> [EXERCISE DETAILS]:
Where a line in the listing contains the string "lines", copy that line out.

> [DATA FOR THE TASK]:
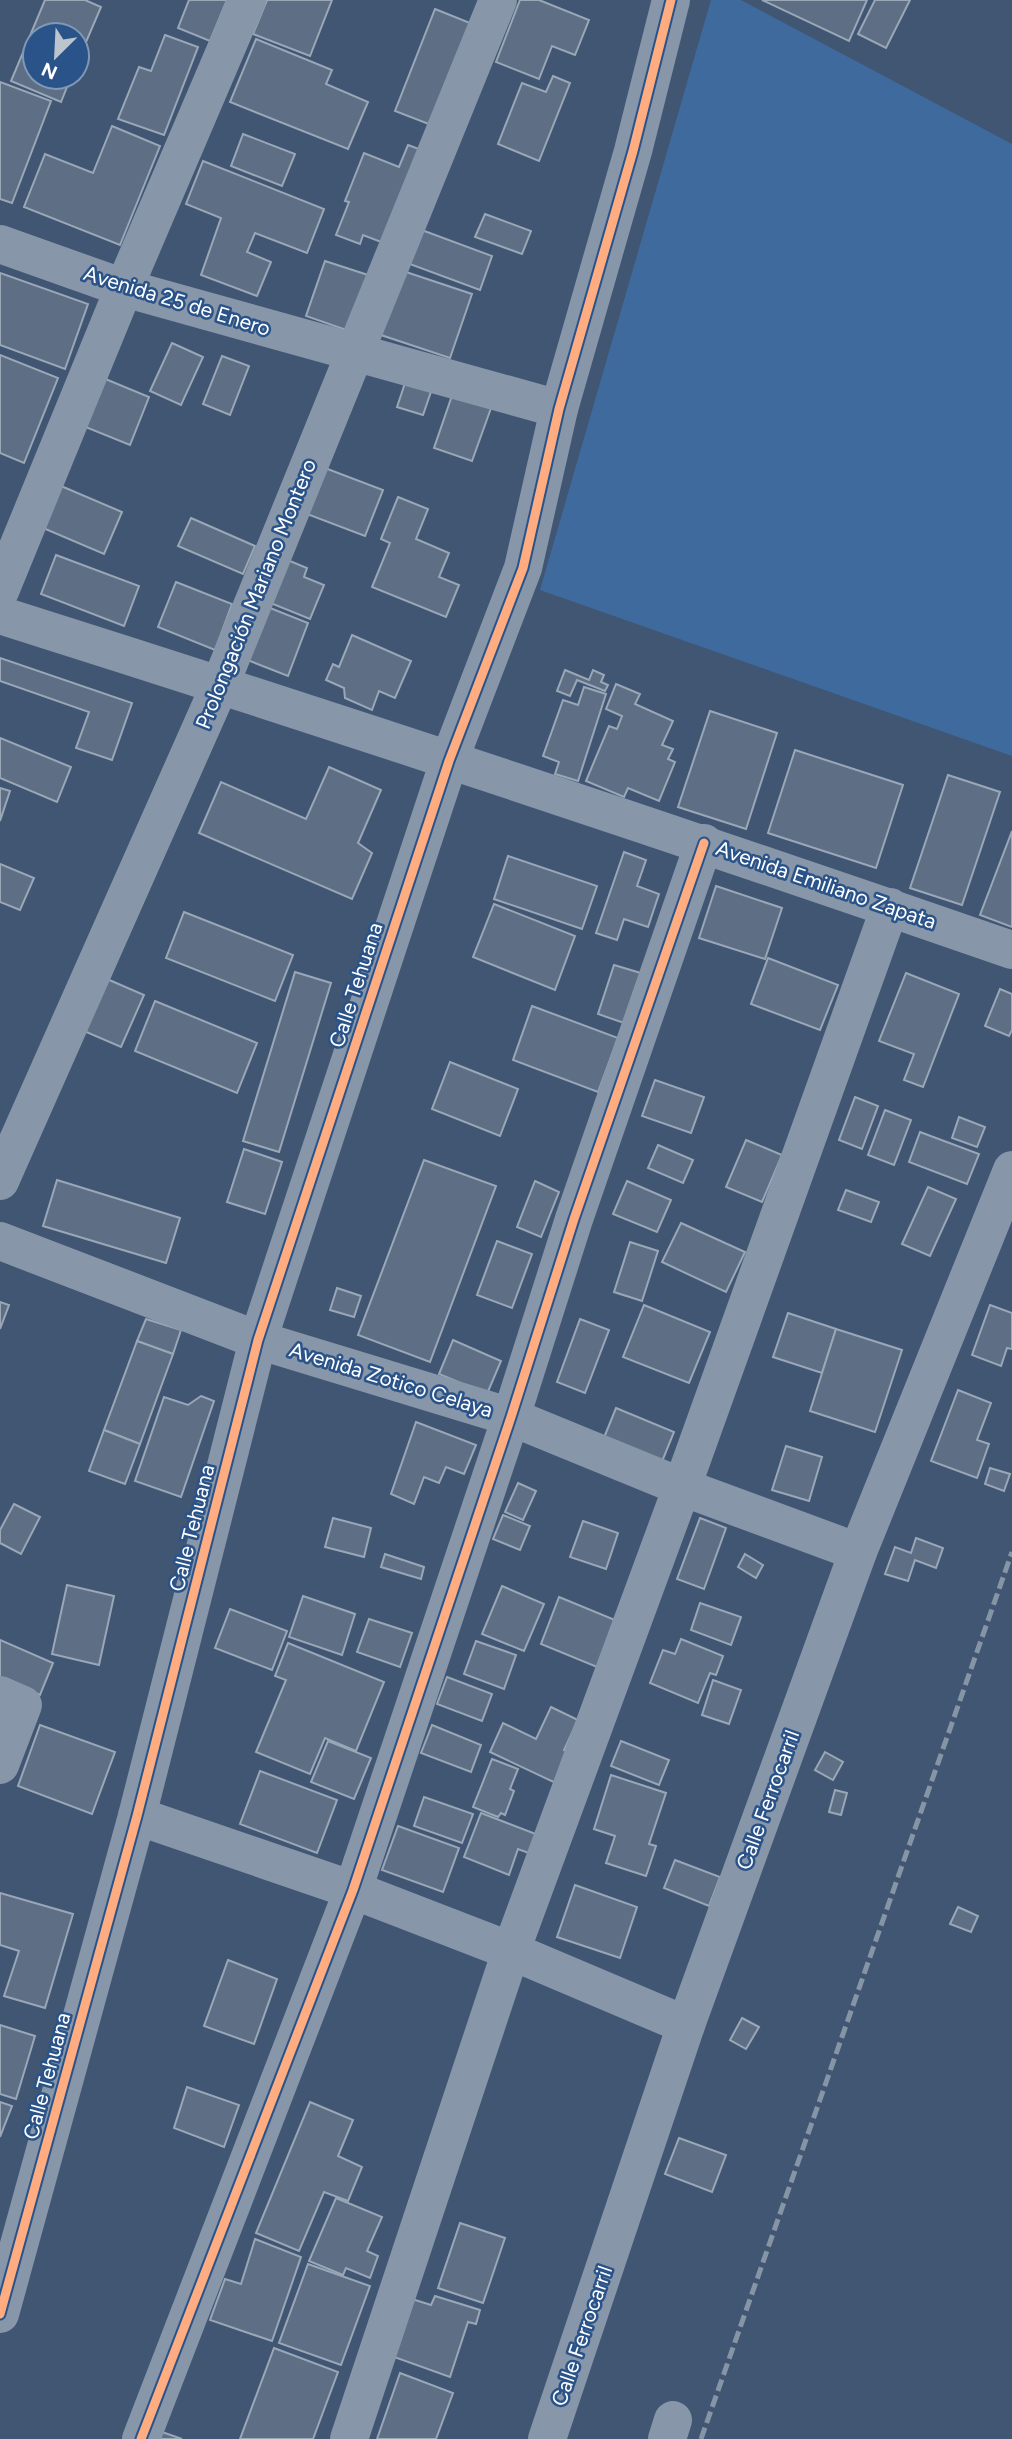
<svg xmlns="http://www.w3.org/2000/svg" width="1012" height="2439" font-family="Figtree,sans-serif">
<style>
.green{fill:#3f6a9e}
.building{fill:#5d6e85;stroke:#9aa7b7;stroke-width:2}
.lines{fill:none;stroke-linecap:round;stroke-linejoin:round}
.street{stroke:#8796a9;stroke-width:38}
.rail{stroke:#8695a6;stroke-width:5;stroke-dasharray:12 5;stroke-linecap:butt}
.cycleway-casing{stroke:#2a5389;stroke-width:13}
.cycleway{stroke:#ffac80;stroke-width:9}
.labels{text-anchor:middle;stroke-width:5;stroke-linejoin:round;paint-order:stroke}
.street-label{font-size:21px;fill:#fff;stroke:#2a5389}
</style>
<rect width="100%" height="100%" fill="#405673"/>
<!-- green -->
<path class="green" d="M711 0H741L1012 144V756L540 590Z"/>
<!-- building -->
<g class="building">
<path d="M45 0H85L101 7 77 63V35H35V77H71L61 102 11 81Z"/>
<path d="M189 0H227L210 41 178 28Z"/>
<path d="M267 0H332L310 56 253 34Z"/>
<path d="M520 0H539L589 20 575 55 552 46 539 79 496 62Z"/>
<path d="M762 0H867L849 41Z"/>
<path d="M875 0H910L886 48 858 34Z"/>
<path d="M435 9 480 27 439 128 395 111Z"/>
<path d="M165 35 198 47 164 135 118 119 139 67 151 71Z"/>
<path d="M256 39 332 70 326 84 368 102 348 149 230 102Z"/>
<path d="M553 76 570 83 539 161 498 144 522 83 546 92Z"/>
<path d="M0 82 51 101 12 203 0 199Z"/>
<path d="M112 126 160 146 120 245 24 207 45 154 93 173Z"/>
<path d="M243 134 295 154 282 186 231 166Z"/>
<path d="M408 145 427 152 389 245 363 235 360 244 336 235 349 202 345 201 364 153 399 167Z"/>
<path d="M203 161 324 209 307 253 255 233 247 252 271 262 257 296 201 275 221 218 186 204Z"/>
<path d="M485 214 531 231 522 254 475 237Z"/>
<path d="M419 229 492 256 480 290 407 263Z"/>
<path d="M325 261 371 276 352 332 306 316Z"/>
<path d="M403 271 472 294 450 358 381 335Z"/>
<path d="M0 273 88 304 65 369 0 345Z"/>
<path d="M172 343 203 357 181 405 150 391Z"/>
<path d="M0 355 58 378 24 463 0 453Z"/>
<path d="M222 356 249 366 230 415 203 404Z"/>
<path d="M409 371 435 380 423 415 397 407Z"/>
<path d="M103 378 149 397 130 445 83 426Z"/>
<path d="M456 384 495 397 472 461 434 448Z"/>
<path d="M317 465 383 490 365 536 299 511Z"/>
<path d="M54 483 122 512 104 554 36 525Z"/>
<path d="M398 497 428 509 416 539 449 553 439 577 459 585 446 617 372 587 390 543 381 539Z"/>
<path d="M191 518 255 546 243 574 178 546Z"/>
<path d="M56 555 139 586 124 626 41 594Z"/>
<path d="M285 559 307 568 304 577 324 585 310 619 268 602Z"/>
<path d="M176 582 232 604 215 650 158 627Z"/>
<path d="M265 606 308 623 288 676 245 659Z"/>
<path d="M352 635 411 661 395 698 379 691 372 710 345 698 344 688 326 680 333 664 339 667Z"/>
<path d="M0 658 132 703 112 760 76 748 89 712 0 681Z"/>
<path d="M565 670 589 680 593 670 604 675 601 682 608 685 605 691 577 680 570 696 557 691Z"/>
<path d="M616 684 640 694 635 704 673 721 662 745 673 749 668 759 675 762 659 801 628 788 624 797 586 781 609 726 617 729 622 716 606 709Z"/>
<path d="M584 687 606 694 578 781 555 774 559 762 543 756 563 700 578 705Z"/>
<path d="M710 711 777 733 746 829 678 807Z"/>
<path d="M0 738 71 767 57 802 0 778Z"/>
<path d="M795 750 903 785 876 868 768 833Z"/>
<path d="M329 767 381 790 358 843 372 853 352 899 199 833 221 782 306 819Z"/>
<path d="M948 775 1000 792 962 905 910 888Z"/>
<path d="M0 788 10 791 0 821Z"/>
<path d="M1012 831V927L980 915Z"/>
<path d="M624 852 646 860 637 886 659 894 648 927 624 919 617 940 596 933Z"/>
<path d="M508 856 597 886 582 929 494 899Z"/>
<path d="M0 864 34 878 20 910 0 902Z"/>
<path d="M716 886 782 908 765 959 699 938Z"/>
<path d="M494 904 575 936 555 990 473 957Z"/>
<path d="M184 912 293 955 275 1001 166 958Z"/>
<path d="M768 958 838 985 820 1030 751 1004Z"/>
<path d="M614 965 644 974 627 1024 598 1014Z"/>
<path d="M295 972 331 983 279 1152 243 1141Z"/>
<path d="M906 973 959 994 923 1087 904 1080 914 1054 879 1041Z"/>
<path d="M107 979 144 995 121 1047 84 1031Z"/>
<path d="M1000 989 1012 994V1030L1009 1036 985 1026Z"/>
<path d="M155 1001 257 1043 237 1093 135 1051Z"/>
<path d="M532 1006 618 1038 598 1092 513 1060Z"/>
<path d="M450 1062 518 1089 500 1136 432 1109Z"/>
<path d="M655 1080 704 1097 691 1133 642 1116Z"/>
<path d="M855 1097 878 1106 862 1149 839 1140Z"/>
<path d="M885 1110 911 1120 894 1165 868 1155Z"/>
<path d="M959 1117 985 1127 977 1147 952 1138Z"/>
<path d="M920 1132 979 1154 967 1184 909 1162Z"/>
<path d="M746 1140 782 1155 762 1202 726 1187Z"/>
<path d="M658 1145 693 1160 683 1183 648 1168Z"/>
<path d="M244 1149 282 1162 265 1214 227 1202Z"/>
<path d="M424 1160 496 1186 430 1362 358 1335Z"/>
<path d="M57 1180 180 1218 166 1263 43 1226Z"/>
<path d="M535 1181 559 1192 541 1237 517 1227Z"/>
<path d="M627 1181 671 1200 657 1232 613 1214Z"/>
<path d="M928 1187 956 1199 930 1256 902 1244Z"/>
<path d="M846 1190 879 1202 871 1222 838 1210Z"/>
<path d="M681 1223 745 1252 726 1292 662 1262Z"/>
<path d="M497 1241 532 1254 512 1308 477 1295Z"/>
<path d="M630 1242 658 1251 642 1301 614 1292Z"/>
<path d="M337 1288 361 1296 354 1317 330 1310Z"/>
<path d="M0 1302 9 1305 0 1329Z"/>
<path d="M644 1305 710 1332 689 1383 623 1357Z"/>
<path d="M990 1305 1012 1313V1349L1007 1348 1001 1366 972 1355Z"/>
<path d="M788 1313 836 1329 822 1373 773 1357Z"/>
<path d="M146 1319 181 1330 173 1354 137 1341Z"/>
<path d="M580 1319 609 1330 585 1393 557 1382Z"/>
<path d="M836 1329 902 1350 875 1432 810 1411Z"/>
<path d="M453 1340 501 1361 487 1394 439 1374Z"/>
<path d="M137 1341 173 1354 140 1444 104 1430Z"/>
<path d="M958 1390 991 1403 977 1440 989 1444 977 1478 931 1461Z"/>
<path d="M201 1396 214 1401 181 1497 135 1481 164 1397 188 1405Z"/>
<path d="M616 1408 674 1432 661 1464 603 1440Z"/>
<path d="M416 1422 476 1445 464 1474 446 1467 439 1483 424 1477 414 1504 391 1494Z"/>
<path d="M104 1430 140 1444 125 1484 89 1471Z"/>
<path d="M786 1446 822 1457 809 1501 772 1490Z"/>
<path d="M990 1468 1010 1474 1004 1491 985 1484Z"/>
<path d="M518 1483 536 1491 523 1520 505 1512Z"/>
<path d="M14 1504 40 1517 21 1554 0 1543V1530Z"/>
<path d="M503 1515 530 1526 520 1550 493 1539Z"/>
<path d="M333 1518 371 1528 364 1557 325 1547Z"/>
<path d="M700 1518 726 1528 704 1589 677 1579Z"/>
<path d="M583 1521 618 1533 606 1569 570 1557Z"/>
<path d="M916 1538 943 1548 936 1568 915 1560 908 1581 885 1574 895 1547 911 1553Z"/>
<path d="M385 1554 424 1567 421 1579 381 1567Z"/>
<path d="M745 1554 763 1565 756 1578 738 1567Z"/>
<path d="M67 1585 114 1596 99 1665 52 1654Z"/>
<path d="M502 1586 544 1604 524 1651 482 1634Z"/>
<path d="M303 1596 355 1614 342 1655 289 1637Z"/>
<path d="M559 1597 615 1620 597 1667 541 1644Z"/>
<path d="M700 1603 741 1617 731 1645 691 1630Z"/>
<path d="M230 1609 287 1631 272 1670 215 1648Z"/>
<path d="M369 1619 412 1633 400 1667 357 1652Z"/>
<path d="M681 1639 723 1656 716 1675 710 1673 698 1703 650 1683 663 1650 675 1654Z"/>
<path d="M0 1640 53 1663 40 1695 0 1678Z"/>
<path d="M476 1641 516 1655 504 1689 464 1674Z"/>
<path d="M288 1643 384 1682 356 1751 325 1738 310 1774 256 1752 286 1680 275 1676Z"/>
<path d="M447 1677 492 1694 482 1721 437 1704Z"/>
<path d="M713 1680 741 1690 729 1724 702 1715Z"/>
<path d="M551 1707 578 1720 564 1750 574 1755 560 1785 490 1752 503 1723 536 1739Z"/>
<path d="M40 1725 115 1752 92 1814 18 1786Z"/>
<path d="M432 1725 481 1745 471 1772 421 1753Z"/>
<path d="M328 1741 371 1758 354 1799 311 1782Z"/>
<path d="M621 1741 669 1760 659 1785 611 1766Z"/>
<path d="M825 1752 843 1762 833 1780 815 1770Z"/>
<path d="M492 1759 518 1769 510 1789 514 1791 505 1815 501 1813 498 1817 473 1807Z"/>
<path d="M260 1771 337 1800 317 1853 240 1824Z"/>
<path d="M611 1775 666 1793 649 1844 656 1846 646 1876 606 1863 615 1836 594 1829Z"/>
<path d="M835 1790 847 1793 841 1815 829 1812Z"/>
<path d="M424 1797 473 1814 462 1843 414 1826Z"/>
<path d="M481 1813 541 1836 534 1855 518 1849 509 1875 464 1857Z"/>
<path d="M398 1826 459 1848 443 1892 382 1870Z"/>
<path d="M675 1860 720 1877 709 1906 664 1888Z"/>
<path d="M575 1885 637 1907 620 1958 557 1937Z"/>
<path d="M0 1893 73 1914 45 2008 4 1996 19 1951 0 1945Z"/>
<path d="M958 1907 978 1916 971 1932 950 1924Z"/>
<path d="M228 1960 277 1979 254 2044 204 2026Z"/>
<path d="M742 2018 759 2027 746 2049 730 2040Z"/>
<path d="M0 2025 35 2036 16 2099 0 2094Z"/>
<path d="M187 2087 239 2105 224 2147 174 2128Z"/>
<path d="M0 2102 12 2106 0 2137Z"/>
<path d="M310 2102 353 2120 338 2156 362 2167 348 2201 324 2192 299 2251 256 2233Z"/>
<path d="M679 2138 726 2155 712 2192 665 2174Z"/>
<path d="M336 2198 382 2217 367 2251 378 2256 370 2278 346 2268 343 2275 309 2261Z"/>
<path d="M460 2223 505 2238 483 2303 438 2288Z"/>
<path d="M255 2239 301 2257 272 2341 210 2320 225 2279 241 2284Z"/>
<path d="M308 2264 370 2286 341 2365 279 2343Z"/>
<path d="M435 2296 480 2310 476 2324 468 2322 450 2377 394 2357 412 2299 431 2305Z"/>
<path d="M274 2348 338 2372 313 2439H240Z"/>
<path d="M400 2373 453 2393 436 2439H377Z"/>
<path d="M162 2432 182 2439H159Z"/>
</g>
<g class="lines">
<!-- street -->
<g class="street">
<path d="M0 244 124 288 559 409"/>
<path d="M0 591 124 288 247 0"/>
<path d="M0 615C339 722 676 834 1012 950"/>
<path d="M0 1181 220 685 498 0"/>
<path d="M0 1241 258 1340 511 1417 682 1487 858 1552"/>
<path d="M0 1695 23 1705 0 1765"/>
<path d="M137 1816 353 1890 511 1951 686 2025"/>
<path d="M0 2314 137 1816 258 1340 449 761 523 568 559 409 633 151 671 0"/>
<path d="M141 2439 353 1890 511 1417 574 1219 704 843"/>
<path d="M349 2439 511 1951 682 1487 890 907"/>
<path d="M547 2439 686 2025 858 1552 1012 1170"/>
<path d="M667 2439 673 2420"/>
</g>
<!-- rail -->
<path class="rail" d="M701 2439 1012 1552"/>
<!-- cycleway casing -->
<g class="cycleway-casing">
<g id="cycleway">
<path d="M0 2314 137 1816 258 1340 449 761 523 568 559 409 633 151 671 0"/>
<path d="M141 2439 353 1890 511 1417 574 1219 704 843"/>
</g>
</g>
<!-- cycleway -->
<use href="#cycleway" class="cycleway"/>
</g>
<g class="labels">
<!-- street labels -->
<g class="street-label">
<text transform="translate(177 301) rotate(17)" y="7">Avenida 25 de Enero</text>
<text transform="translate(256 594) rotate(-68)" y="7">Prolongación Mariano Montero</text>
<text transform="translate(826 885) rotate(19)" y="7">Avenida Emiliano Zapata</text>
<text transform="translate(356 985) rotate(-72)" y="7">Calle Tehuana</text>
<text transform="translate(391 1380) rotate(17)" y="7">Avenida Zotico Celaya</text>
<text transform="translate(192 1528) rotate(-76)" y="7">Calle Tehuana</text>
<text transform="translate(768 1800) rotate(-70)" y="7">Calle Ferrocarril</text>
<text transform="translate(47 2076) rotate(-75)" y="7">Calle Tehuana</text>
<text transform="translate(582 2336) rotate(-71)" y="7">Calle Ferrocarril</text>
</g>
</g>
<!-- north arrow -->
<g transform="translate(56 56) rotate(204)"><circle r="33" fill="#2a5389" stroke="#7f98b8" stroke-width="2"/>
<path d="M0-5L12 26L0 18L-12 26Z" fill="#bcc4ce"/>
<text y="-10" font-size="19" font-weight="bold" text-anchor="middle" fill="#ffffff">N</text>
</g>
</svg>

> [WRITTEN REPLY]:
.lines{fill:none;stroke-linecap:round;stroke-linejoin:round}
<g class="lines">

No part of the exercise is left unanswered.